The only way not to breathe the fog is not to breathe. "Garin's Curse is only greyscale," said Tyrion. The curse was oft seen in children, especially in damp, cold climes. The afflicted flesh stiffened, calcified, and cracked, though the dwarf had read that greyscale's progress could be stayed by limes, mustard poultices, and scalding-hot baths (the maesters said) or by prayer, sacrifice, and fasting (the septons insisted). Then the disease passed, leaving its young victims disfigured but alive. Maesters and sep-tons alike agreed that children marked by greyscale could never be touched by the rarer mortal form of the affliction, nor by its terrible swift cousin, the grey plague. "Damp is said to be the culprit," he said. "Foul humors in the air. Not curses."
"The conquerors did not believe either, Hugor Hill," said Ysilla.
"The men of Volantis and Valyria hung Garin in a golden cage and made mock as he called upon his Mother to destroy them. But in the night the waters rose and drowned them, and from that day to this they have not rested.
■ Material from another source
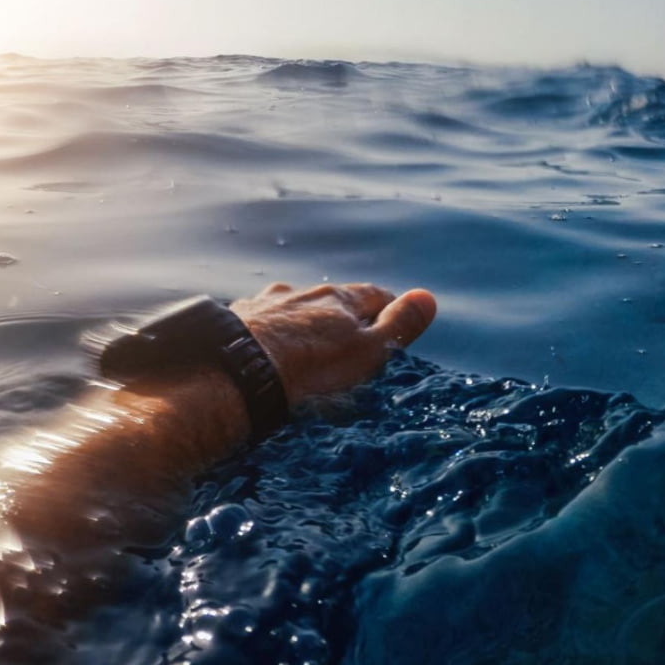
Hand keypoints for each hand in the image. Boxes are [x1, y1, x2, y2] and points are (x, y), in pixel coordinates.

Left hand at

They are down there still beneath the water, they who were once the lords of fire. Their cold breath rises from the murk to make these fogs, and their flesh has turned as stony as their hearts."
The stump of Tyrion's nose was itching fiercely. He gave it a scratch. The old woman may be right. This place is no good. I feel as if I am back in the privy again, watching my father die. He would go mad as well if he had to spend his days in this grey soup whilst his flesh and bones turned to stone. Young Griff did not seem to share his misgivings. "Let them try and trouble us, we'll show them what we're made of."
"We are made of blood and bone, in the image of the Father and the Mother," said Septa Lemore. "Make no vainglorious boasts, I beg you. Pride is a grievous sin. The stone men were proud as well, and the Shrouded Lord was proudest of them all."
The heat from the glowing coals brought a flush to Tyrion's face. "Is there a Shrouded Lord? Or is he just some tale?"
"The Shrouded Lord has ruled these mists since Garin's day," said Yandry. "Some say that he himself is Garin, risen from his watery grave."
"The dead do not rise," insisted Haldon Halfmaester, "and no man lives a thousand years. Yes, there is a Shrouded Lord. There have been a score of them. When one dies another takes his place. This one is a corsair from the Basilisk Islands who believed the Rhoyne would offer richer pickings than the Summer Sea."
"Aye, I've heard that too," said Duck, "but there's another tale I like better. The one that says he's not like t'other stone men, that he started as a statue till a grey woman came out of the fog and kissed him with lips as cold as ice."